Could you please return each line of the data that has the word "common"?

*** Opening Material for the task ***

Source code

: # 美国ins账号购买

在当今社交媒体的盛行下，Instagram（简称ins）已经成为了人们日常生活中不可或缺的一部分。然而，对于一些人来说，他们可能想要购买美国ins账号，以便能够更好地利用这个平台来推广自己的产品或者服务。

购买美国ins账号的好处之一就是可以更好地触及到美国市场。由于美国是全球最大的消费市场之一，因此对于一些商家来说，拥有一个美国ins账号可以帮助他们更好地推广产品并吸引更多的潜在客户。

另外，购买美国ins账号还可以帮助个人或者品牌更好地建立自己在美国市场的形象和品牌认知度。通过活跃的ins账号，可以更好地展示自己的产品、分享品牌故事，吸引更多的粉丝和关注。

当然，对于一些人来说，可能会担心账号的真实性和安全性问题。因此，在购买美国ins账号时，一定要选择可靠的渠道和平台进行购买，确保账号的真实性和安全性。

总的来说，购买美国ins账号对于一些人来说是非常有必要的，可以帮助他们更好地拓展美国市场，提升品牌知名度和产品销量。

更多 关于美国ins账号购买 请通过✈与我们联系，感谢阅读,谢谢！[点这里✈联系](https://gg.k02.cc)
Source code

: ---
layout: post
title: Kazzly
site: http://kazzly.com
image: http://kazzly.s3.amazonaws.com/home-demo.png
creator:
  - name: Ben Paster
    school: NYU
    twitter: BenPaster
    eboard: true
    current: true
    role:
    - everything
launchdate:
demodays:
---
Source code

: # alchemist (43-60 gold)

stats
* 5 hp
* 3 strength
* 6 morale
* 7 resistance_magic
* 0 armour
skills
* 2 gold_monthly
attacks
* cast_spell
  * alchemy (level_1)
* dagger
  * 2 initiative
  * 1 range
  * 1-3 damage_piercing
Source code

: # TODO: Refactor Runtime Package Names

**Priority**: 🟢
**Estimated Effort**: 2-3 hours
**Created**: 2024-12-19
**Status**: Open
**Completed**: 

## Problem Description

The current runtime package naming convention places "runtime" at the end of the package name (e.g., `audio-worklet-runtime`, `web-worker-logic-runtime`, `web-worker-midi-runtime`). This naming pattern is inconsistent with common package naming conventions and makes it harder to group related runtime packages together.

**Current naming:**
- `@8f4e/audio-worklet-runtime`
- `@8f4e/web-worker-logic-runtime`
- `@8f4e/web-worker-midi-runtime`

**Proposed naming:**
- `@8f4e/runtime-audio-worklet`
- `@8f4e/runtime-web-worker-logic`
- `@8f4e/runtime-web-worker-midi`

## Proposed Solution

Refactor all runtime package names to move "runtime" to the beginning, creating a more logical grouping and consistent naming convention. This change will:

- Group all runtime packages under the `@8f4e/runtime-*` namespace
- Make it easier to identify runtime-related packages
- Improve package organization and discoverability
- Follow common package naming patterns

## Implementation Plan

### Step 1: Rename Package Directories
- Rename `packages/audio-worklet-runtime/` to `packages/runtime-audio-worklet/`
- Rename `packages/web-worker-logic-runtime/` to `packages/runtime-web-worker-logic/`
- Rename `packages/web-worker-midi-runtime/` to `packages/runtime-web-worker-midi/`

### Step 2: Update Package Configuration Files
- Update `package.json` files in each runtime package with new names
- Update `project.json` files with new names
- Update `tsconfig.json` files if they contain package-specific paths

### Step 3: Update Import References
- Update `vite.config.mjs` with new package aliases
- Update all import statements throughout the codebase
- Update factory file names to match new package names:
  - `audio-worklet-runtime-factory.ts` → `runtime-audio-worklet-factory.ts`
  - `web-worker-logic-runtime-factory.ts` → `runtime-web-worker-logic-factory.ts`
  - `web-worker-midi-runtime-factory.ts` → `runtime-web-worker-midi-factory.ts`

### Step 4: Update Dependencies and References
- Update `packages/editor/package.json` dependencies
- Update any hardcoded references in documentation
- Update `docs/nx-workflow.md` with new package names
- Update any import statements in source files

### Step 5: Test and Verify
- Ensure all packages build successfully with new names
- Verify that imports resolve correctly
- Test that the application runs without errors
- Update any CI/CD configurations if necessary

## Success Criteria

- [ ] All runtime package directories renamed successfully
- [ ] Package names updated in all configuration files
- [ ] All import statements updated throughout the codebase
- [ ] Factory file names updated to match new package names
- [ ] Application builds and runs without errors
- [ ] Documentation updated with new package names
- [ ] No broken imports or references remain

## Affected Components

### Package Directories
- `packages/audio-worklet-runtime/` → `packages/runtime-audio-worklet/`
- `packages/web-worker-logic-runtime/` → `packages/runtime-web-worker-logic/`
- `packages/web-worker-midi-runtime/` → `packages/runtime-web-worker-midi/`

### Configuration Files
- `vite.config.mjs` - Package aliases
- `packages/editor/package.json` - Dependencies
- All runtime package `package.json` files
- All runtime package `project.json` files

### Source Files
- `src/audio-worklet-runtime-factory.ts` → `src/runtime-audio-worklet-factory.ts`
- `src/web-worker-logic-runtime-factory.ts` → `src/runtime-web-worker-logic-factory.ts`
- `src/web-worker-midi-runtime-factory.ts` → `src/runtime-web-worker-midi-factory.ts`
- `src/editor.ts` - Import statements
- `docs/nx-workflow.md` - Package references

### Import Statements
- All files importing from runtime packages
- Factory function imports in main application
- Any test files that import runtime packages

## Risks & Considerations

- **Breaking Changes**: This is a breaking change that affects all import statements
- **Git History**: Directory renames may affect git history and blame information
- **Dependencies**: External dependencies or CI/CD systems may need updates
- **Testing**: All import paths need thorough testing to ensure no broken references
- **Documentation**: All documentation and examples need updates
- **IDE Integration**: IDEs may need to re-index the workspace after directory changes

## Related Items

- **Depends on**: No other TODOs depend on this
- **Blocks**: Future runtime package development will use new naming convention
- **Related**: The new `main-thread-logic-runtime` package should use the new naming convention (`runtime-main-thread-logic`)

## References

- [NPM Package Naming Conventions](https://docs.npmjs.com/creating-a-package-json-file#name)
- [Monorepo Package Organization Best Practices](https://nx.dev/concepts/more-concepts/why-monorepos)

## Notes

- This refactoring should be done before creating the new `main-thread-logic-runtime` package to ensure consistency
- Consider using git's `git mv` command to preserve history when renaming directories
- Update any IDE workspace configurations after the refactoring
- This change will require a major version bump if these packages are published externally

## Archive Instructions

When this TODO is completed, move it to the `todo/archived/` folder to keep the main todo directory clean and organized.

*** Closing Material for the task ***

Result for this task:
The current runtime package naming convention places "runtime" at the end of the package name (e.g., `audio-worklet-runtime`, `web-worker-logic-runtime`, `web-worker-midi-runtime`). This naming pattern is inconsistent with common package naming conventions and makes it harder to group related runtime packages together.
- Follow common package naming patterns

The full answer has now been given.